E non poteva muoversi di lì; sentiva il bisogno, la tentazione, di guardare quella faccia; tuttavia non sapeva risolversi a mettere la mano su quel lenzuolo.
Gli tornò in mente il carro funebre che attendeva nella corte, il cocchiere senza cappello che parlava con il cuoco.
«Ho capito: è già pronto per esser chiuso nella cassa; meglio non toccarlo. Me ne vado.»
Ma nel medesimo tempo, come se le sue mani ubbidissero ad un'altra volontà che la sua propria, sollevò il rovescio del lenzuolo che gli doppiava sul volto e ne aperse i due lembi, scoprendolo fino a metà del petto.
Era una faccia senile, glabra, gonfia, cinerea, che pareva sprofondata nelle sue mascelle, rientrata nel collo quadrato, per insaccarsi entro la convessità delle spalle. Il petto era sezionato da una lunga ferita verticale, nera su gli orli di grumi sanguigni ed imbottita di bambagia.
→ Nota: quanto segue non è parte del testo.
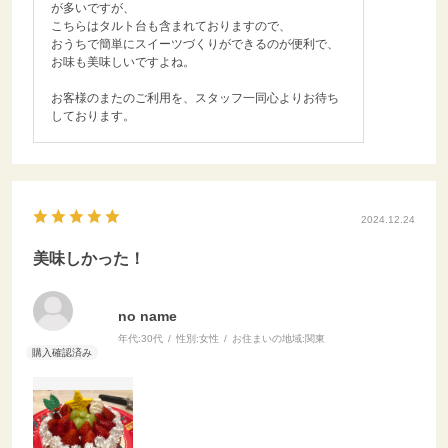
が多いですが、
こちらはタルト台も含まれておりますので、
おうちで簡単にスイーツづくりができるのが便利で、
お味も美味しいですよね。
お客様のまたのご利用を、スタッフ一同心よりお待ち
しております。
2024.12.24
美味しかった！
no name
年代:
30代
性別:
女性
お住まいの地域:
関東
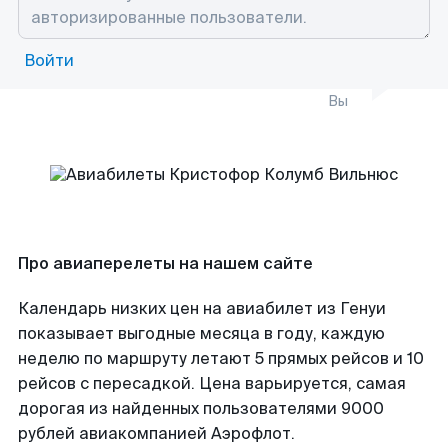
Войти
Вы
Про авиаперелеты на нашем сайте
Календарь низких цен на авиабилет из Генуи
показывает выгодные месяца в году, каждую
неделю по маршруту летают 5 прямых рейсов и 10
рейсов с пересадкой. Цена варьируется, самая
дорогая из найденных пользователями 9000
рублей авиакомпанией Аэрофлот.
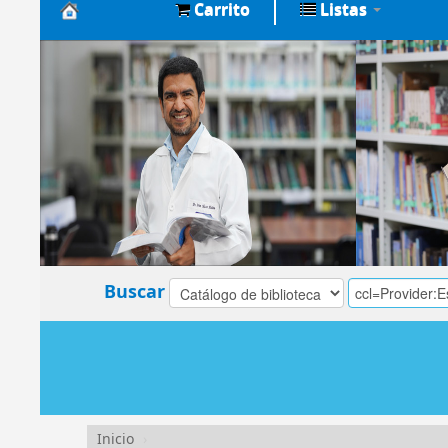
Carrito
Listas
Biblioteca
Central
EsSalud
Buscar
Inicio
›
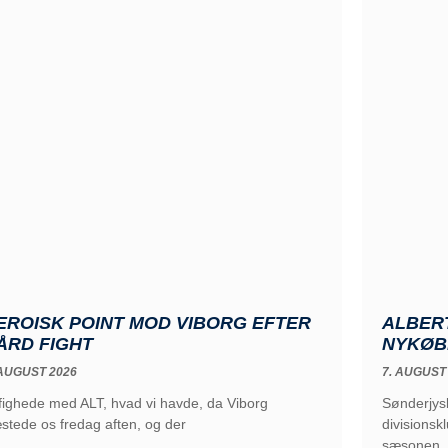
EROISK POINT MOD VIBORG EFTER
ALBERT
ÅRD FIGHT
NYKØB
 AUGUST 2026
7. AUGUST
 fighede med ALT, hvad vi havde, da Viborg
Sønderjysk
stede os fredag aften, og der
divisions
sæsonen. 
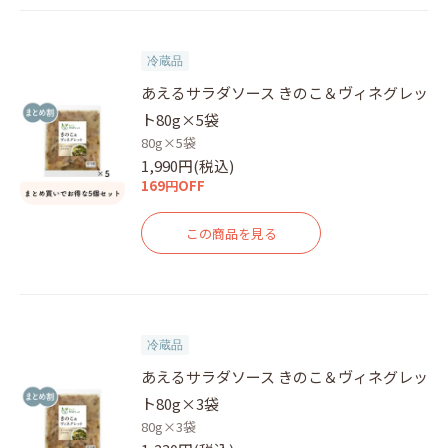
冷蔵品
あえるサラダソース きのこ＆ヴィネグレッ
ト80g×5袋
80g×5袋
1,990円(税込)
169円OFF
この商品を見る
冷蔵品
あえるサラダソース きのこ＆ヴィネグレッ
ト80g×3袋
80g×3袋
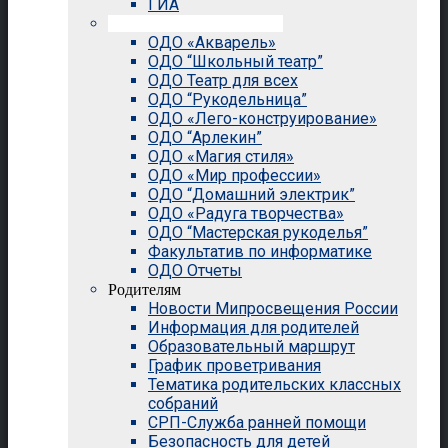
ГИА
Внеурочная деятельность
ОДО «Акварель»
ОДО “Школьный театр”
ОДО Театр для всех
ОДО “Рукодельница”
ОДО «Лего-конструирование»
ОДО “Арлекин”
ОДО «Магия стиля»
ОДО «Мир профессии»
ОДО “Домашний электрик”
ОДО «Радуга творчества»
ОДО “Мастерская рукоделья”
Факультатив по информатике
ОДО Отчеты
Родителям
Новости Мипросвещения России
Информация для родителей
Образовательный маршрут
График проветривания
Тематика родительских классных
собраний
СРП-Служба ранней помощи
Безопасность для детей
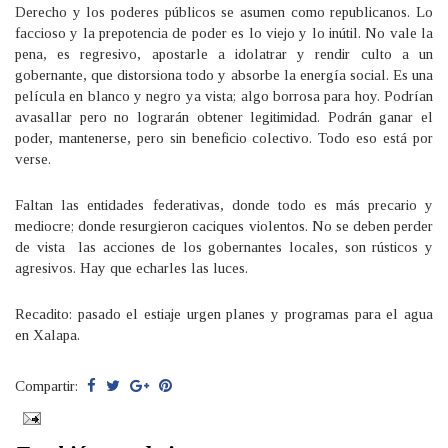
Derecho y los poderes públicos se asumen como republicanos. Lo
faccioso y la prepotencia de poder es lo viejo y lo inútil. No vale la
pena, es regresivo, apostarle a idolatrar y rendir culto a un
gobernante, que distorsiona todo y absorbe la energía social. Es una
película en blanco y negro ya vista; algo borrosa para hoy. Podrían
avasallar pero no lograrán obtener legitimidad. Podrán ganar el
poder, mantenerse, pero sin beneficio colectivo. Todo eso está por
verse.
Faltan las entidades federativas, donde todo es más precario y
mediocre; donde resurgieron caciques violentos. No se deben perder
de vista las acciones de los gobernantes locales, son rústicos y
agresivos. Hay que echarles las luces.
Recadito: pasado el estiaje urgen planes y programas para el agua
en Xalapa.
Compartir:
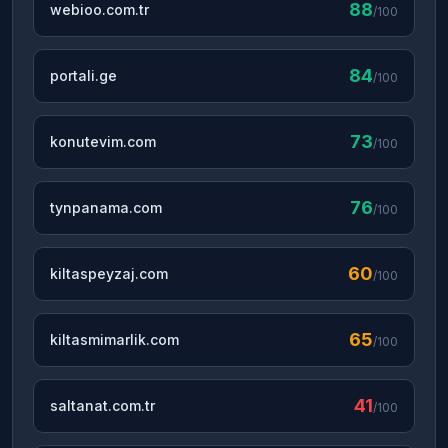
88
webioo.com.tr
/100
84
portali.ge
/100
73
konutevim.com
/100
76
tynpanama.com
/100
60
kiltaspeyzaj.com
/100
65
kiltasmimarlik.com
/100
41
saltanat.com.tr
/100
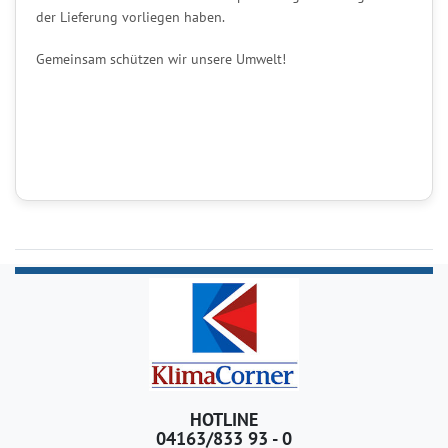
der Lieferung vorliegen haben.
Gemeinsam schützen wir unsere Umwelt!
HOTLINE
04163/833 93 - 0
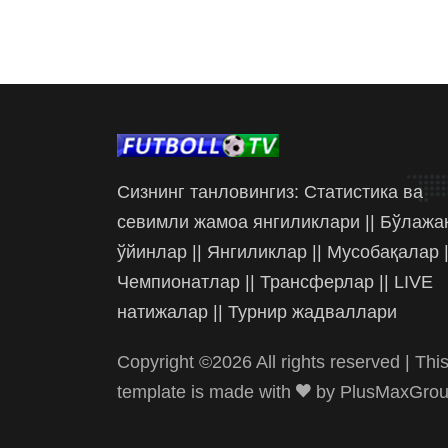
Сизнинг танловингиз: Статистика ва
севимли жамоа янгиликлари || Бўлажа
ўйинлар || Янгиликлар || Мусобақалар |
Чемпионатлар || Трансферлар || LIVE
натижалар || Турнир жадваллари
Copyright ©
2026 All rights reserved | Thi
template is made with
by
PlusMaxGro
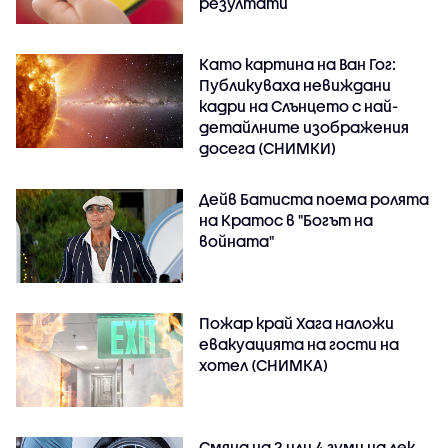
резултати
Като картина на Ван Гог:
Публикуваха невиждани
кадри на Слънцето с най-
детайлните изображения
досега (СНИМКИ)
Дейв Батиста поема ролята
на Кратос в "Богът на
войната"
Пожар край Хага наложи
евакуацията на гости на
хотел (СНИМКА)
Смяна на 2 или 4 гуми на лек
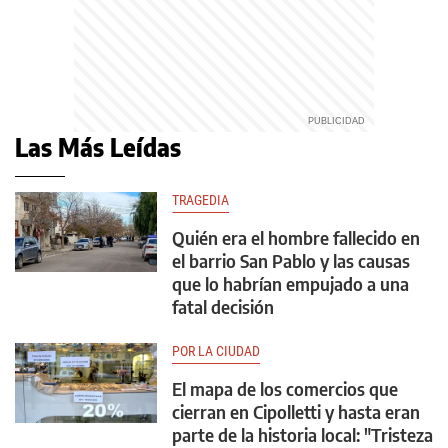
Las Más Leídas
TRAGEDIA
Quién era el hombre fallecido en
el barrio San Pablo y las causas
que lo habrían empujado a una
fatal decisión
POR LA CIUDAD
El mapa de los comercios que
cierran en Cipolletti y hasta eran
parte de la historia local: "Tristeza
[pg!232] Egli guardava senza ben comprendere, anzi gli pareva di dover cominciare, davanti ad una classe di allievi invisibili, un corso di anatomìa... Poi gli parve di trovarsi, come s'era già trovato un'altra volta, nella necessità di sollevare quel corpo rigido su le sue braccia restìe, per riportarlo a giacere in un letto, ma scivolando, senza far rumore... Gli parve a poco a poco di riacquistare un suo stato d'animo anteriore, di retrocedere in una forma di sè stesso già lontana, già dispersa, e che le lampadine si spegnessero d'un colpo, — le quattro lampadine appese alla volta sotto il riflettore di metallo bianco — e la glabra faccia senile divenisse quella d'un altr'uomo, la faccia serena che lo guardava dalla morte, senza rancore...
Rapidamente la ricoverse con il lenzuolo, si battè insieme i due polsi per darsi vita, e risalì.
Volse un'occhiata nella corte: il cuoco se n'era andato; il cocchiere, appoggiato al muro in un angolo d'ombra, fumava tranquillamente; il vecchio cavallo nero dondolava la coda per scacciare le mosche.